Scientists have studied molecular interactions in the chaperonin protein GroEL. GroEL is alternately bound and unbound by a co-chaperonin, GroES. Against expectations, the 'football' complex where two GroES units cap the cylindrical GroEL at either end was roughly as prevalent as the single-bound 'bullet' complex.
This implies that negative allosteric interactions preventing double-binding of GroEL sometimes fail, and the double-bound complex plays an active role in protein folding. The study was published in Philosophical Transactions.
Proteins must fold in a specific way to function. This is often assisted by molecular chaperones, small proteins whose job is to help others fold to the right shape. Now, Japanese researchers have discovered that for one molecular chaperone at least, there's more to the process than was suspected.
The rough outline is understood: GroEL captures an unfolded target protein (the substrate) within a cavity, where it can fold correctly without aggregating. However, the mechanistic details are hard to unravel with traditional ensemble methods. In the new study, high-speed atomic force microscopy (HS-AFM) was used to visualize events more directly.

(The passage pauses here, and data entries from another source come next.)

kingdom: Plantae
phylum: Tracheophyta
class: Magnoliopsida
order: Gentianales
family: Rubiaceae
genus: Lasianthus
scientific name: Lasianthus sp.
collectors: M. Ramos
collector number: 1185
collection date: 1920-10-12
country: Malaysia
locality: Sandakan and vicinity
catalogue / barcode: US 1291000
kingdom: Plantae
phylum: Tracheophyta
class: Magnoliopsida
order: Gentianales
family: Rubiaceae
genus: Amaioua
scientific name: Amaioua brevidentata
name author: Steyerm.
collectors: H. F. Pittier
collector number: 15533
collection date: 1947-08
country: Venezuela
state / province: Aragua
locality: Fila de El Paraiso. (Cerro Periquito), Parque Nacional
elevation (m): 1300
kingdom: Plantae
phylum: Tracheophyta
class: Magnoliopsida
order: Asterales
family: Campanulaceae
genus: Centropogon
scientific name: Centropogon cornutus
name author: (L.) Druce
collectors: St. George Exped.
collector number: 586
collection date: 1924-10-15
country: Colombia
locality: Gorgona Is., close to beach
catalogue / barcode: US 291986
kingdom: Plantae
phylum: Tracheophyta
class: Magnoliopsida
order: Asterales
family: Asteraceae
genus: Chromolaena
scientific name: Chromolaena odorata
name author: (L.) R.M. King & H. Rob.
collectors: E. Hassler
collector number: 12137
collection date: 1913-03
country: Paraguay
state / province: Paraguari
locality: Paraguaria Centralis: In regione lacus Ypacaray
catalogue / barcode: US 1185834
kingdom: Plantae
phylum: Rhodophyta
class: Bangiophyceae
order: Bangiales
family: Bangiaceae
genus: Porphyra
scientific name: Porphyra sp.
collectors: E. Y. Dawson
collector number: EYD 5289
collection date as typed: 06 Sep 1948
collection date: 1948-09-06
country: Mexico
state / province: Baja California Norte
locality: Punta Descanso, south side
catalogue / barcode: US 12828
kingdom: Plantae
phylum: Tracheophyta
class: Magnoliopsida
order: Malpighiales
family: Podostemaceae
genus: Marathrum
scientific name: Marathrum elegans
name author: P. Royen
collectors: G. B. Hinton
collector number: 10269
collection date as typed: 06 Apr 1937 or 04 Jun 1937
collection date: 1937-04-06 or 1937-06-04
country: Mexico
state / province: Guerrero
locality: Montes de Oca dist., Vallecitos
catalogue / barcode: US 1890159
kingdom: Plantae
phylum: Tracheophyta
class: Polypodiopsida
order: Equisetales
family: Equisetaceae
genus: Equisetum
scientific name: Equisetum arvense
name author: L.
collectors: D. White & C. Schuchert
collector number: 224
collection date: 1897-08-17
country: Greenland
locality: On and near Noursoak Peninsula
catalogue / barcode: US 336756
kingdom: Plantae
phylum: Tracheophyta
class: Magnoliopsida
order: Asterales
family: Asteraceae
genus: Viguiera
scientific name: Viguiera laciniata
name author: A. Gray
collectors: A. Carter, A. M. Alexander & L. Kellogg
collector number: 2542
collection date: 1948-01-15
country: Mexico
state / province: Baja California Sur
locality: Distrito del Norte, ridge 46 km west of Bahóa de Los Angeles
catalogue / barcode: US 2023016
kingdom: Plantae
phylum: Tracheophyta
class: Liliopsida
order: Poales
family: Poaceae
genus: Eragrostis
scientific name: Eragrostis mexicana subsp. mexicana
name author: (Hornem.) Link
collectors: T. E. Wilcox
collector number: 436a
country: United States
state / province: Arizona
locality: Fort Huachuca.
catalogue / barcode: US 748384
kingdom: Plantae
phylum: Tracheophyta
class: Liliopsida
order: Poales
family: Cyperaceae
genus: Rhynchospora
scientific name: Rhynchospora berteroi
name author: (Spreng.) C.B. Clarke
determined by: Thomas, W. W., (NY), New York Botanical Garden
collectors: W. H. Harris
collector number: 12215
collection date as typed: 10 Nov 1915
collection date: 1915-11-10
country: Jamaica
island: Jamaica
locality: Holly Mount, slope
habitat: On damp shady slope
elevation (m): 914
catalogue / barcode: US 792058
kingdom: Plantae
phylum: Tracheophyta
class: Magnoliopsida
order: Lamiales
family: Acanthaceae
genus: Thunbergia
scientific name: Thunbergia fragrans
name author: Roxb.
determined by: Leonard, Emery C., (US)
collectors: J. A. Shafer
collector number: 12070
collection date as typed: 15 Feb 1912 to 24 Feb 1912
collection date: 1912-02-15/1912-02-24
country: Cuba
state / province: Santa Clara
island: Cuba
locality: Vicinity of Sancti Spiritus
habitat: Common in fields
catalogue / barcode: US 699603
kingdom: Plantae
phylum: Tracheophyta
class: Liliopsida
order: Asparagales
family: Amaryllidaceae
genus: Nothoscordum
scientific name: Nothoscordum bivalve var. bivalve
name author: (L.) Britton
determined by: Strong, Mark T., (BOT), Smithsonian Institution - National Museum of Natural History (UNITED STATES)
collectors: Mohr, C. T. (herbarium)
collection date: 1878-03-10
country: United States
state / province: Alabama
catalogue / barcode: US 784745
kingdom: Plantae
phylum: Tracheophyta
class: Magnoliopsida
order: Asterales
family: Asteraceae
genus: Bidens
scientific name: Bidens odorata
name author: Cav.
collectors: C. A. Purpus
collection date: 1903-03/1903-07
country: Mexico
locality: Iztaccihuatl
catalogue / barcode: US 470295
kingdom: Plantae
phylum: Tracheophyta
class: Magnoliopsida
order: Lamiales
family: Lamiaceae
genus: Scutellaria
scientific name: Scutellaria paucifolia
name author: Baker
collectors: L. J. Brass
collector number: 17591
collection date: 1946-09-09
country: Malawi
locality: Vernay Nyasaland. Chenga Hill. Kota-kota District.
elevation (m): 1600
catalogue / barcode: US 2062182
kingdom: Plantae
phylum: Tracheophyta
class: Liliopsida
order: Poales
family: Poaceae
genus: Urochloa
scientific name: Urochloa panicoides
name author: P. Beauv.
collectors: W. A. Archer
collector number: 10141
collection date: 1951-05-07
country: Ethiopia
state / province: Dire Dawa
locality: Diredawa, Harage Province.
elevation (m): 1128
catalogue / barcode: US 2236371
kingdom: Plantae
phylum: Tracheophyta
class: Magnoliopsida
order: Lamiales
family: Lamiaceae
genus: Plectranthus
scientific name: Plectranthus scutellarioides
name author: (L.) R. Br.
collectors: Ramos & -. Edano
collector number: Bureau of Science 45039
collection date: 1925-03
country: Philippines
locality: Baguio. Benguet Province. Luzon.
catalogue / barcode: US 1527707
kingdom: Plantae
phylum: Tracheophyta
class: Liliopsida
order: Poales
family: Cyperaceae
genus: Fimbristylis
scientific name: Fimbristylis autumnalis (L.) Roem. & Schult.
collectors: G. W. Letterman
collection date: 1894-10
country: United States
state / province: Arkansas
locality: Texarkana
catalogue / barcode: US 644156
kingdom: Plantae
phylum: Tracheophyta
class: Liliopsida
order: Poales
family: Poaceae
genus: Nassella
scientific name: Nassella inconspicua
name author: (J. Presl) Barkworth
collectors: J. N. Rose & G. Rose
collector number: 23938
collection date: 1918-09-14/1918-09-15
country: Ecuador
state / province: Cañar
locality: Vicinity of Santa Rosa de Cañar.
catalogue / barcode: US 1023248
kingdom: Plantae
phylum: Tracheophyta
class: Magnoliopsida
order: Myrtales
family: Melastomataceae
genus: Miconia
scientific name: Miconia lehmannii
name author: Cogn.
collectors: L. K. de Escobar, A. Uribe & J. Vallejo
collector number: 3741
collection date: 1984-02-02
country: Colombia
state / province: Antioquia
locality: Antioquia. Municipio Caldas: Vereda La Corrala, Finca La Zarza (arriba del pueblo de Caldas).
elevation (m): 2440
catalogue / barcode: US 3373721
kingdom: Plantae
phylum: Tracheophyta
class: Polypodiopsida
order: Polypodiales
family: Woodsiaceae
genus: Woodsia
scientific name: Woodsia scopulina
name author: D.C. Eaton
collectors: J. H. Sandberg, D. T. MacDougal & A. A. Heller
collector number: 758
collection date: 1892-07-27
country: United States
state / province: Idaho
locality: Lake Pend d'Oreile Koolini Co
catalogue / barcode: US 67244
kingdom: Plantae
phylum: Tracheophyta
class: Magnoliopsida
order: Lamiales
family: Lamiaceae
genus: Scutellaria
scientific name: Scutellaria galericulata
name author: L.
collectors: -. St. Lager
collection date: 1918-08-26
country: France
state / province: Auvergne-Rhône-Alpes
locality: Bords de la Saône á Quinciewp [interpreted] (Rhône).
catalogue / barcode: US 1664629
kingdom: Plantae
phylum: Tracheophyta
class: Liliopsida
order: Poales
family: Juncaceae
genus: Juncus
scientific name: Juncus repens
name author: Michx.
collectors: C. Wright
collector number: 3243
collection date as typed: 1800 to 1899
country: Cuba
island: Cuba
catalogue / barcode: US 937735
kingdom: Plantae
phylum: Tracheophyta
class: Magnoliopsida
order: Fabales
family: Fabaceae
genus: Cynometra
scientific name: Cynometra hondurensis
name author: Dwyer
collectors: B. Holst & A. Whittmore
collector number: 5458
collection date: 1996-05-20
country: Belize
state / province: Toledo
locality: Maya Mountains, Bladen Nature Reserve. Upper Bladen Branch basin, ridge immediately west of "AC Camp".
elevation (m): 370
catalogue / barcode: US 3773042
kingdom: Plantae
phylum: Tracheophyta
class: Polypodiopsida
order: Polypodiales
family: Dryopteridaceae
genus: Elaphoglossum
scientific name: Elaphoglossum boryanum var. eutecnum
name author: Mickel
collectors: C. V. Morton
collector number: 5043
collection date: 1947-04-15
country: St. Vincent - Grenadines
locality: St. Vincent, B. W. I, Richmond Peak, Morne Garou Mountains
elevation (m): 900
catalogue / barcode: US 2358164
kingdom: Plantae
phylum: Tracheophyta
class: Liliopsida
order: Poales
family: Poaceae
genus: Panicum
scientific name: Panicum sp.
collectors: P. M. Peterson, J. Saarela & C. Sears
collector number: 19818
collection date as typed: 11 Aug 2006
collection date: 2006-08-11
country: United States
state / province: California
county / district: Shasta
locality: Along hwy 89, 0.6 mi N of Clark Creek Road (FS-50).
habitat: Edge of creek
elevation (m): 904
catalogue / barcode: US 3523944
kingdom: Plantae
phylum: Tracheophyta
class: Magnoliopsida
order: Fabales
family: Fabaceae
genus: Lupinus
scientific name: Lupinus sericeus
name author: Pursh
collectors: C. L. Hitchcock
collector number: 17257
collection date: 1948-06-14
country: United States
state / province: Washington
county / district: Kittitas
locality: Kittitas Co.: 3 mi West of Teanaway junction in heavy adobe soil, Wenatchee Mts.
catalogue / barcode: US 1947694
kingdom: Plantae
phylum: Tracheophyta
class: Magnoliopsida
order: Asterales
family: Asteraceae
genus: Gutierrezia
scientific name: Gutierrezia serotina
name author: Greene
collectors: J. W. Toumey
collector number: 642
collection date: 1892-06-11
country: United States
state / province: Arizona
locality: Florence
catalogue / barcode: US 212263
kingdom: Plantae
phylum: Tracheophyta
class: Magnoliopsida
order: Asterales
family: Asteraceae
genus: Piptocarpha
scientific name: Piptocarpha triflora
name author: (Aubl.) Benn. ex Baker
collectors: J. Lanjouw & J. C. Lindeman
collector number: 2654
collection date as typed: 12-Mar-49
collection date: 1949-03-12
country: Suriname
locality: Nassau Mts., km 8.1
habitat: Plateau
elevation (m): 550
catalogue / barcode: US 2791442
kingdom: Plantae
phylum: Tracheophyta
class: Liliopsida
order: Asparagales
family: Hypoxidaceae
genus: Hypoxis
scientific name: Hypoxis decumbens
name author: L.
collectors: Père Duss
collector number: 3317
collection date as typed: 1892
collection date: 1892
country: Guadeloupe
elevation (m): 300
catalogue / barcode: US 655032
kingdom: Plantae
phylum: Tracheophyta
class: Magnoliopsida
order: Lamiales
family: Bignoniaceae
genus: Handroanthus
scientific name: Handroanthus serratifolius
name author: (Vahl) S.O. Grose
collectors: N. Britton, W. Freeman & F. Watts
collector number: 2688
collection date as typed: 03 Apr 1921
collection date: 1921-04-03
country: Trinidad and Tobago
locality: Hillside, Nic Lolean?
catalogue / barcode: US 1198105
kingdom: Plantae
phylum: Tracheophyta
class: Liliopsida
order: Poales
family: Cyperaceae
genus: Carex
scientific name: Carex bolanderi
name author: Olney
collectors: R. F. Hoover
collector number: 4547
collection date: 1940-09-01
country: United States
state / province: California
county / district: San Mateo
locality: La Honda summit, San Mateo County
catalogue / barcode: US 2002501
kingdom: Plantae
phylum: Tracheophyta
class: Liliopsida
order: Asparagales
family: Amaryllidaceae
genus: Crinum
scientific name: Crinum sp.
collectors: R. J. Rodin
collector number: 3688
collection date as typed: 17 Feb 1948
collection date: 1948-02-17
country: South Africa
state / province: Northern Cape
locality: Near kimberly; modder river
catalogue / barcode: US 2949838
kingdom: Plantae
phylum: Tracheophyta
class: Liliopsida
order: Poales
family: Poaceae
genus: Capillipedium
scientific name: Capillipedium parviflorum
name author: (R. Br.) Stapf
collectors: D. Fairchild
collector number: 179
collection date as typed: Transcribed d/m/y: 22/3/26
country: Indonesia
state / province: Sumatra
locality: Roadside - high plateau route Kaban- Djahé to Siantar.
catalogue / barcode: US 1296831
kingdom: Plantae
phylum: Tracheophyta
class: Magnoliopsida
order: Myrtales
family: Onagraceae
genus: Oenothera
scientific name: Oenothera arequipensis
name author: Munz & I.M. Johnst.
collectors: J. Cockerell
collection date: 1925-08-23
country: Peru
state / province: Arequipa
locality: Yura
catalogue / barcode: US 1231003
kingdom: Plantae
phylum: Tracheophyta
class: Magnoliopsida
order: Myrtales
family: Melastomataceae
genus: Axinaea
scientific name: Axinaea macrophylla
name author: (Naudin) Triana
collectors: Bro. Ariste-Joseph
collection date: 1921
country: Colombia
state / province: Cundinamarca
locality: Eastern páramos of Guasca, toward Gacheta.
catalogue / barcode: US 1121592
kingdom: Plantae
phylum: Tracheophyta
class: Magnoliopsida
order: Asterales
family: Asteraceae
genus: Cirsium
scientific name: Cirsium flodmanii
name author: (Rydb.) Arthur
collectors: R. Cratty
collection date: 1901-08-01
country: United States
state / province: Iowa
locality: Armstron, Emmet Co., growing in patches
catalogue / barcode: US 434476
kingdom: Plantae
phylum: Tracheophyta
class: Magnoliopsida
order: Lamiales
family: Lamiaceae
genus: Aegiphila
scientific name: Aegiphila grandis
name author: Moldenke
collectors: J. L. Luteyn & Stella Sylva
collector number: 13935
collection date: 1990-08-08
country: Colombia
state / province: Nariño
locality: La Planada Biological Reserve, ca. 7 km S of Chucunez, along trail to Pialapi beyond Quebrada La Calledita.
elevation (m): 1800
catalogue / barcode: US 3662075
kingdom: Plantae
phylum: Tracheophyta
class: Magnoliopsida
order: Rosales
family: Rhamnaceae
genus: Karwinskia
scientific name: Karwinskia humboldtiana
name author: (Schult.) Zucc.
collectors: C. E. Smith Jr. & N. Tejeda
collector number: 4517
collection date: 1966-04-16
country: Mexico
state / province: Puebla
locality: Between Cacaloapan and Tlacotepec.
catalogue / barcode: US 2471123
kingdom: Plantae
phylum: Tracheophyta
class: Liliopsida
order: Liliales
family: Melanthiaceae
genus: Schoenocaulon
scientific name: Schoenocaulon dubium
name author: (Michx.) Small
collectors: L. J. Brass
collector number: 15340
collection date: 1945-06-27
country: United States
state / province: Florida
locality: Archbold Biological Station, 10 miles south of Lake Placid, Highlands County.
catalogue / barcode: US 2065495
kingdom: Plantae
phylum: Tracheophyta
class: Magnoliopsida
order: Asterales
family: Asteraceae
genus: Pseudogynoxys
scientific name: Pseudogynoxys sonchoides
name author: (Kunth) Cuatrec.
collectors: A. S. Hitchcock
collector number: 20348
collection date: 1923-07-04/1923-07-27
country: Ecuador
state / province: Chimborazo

GroEL is a cylinder-shaped molecule, made of two rings stacked back to back. A key partner in its function is GroES, a ring-shaped "co-chaperonin" that binds to each end of GroEL like a domed lid. Only when GroEL is capped by GroES can it trap the substrate protein. Then, when folding is complete, GroES dissociates from GroEL, and the folded substrate is released.
The rings are identical, and both can be capped by GroES. When only one end is capped, the resulting complex is termed a "bullet," by virtue of its pointed appearance.In one conventional model, the cycle of capping, protein folding, and uncapping alternates between each ring.
Capping at one ring of GroEL (which has cis stereochemistry) prevents simultaneous capping at the other (trans) end. Such intramolecular communication is known as allostery.
In the predominant Type I, when the active ring of GroEL completes its task and the other end takes up the baton, the two rings also exchange cis and trans conformations. However, around 25% of the time (in Type II), the conformations are not exchanged, disrupting the circular, alternating rhythm of Type I. Nonetheless, protein folding still occurs.
The football structure is so abundant, it must play a more active role than they thought. This complex mechanism is important, because chaperonins are a natural class of molecular machines. The subtleties of GroEL may help us to understand the role of allostery in molecular machines more generally.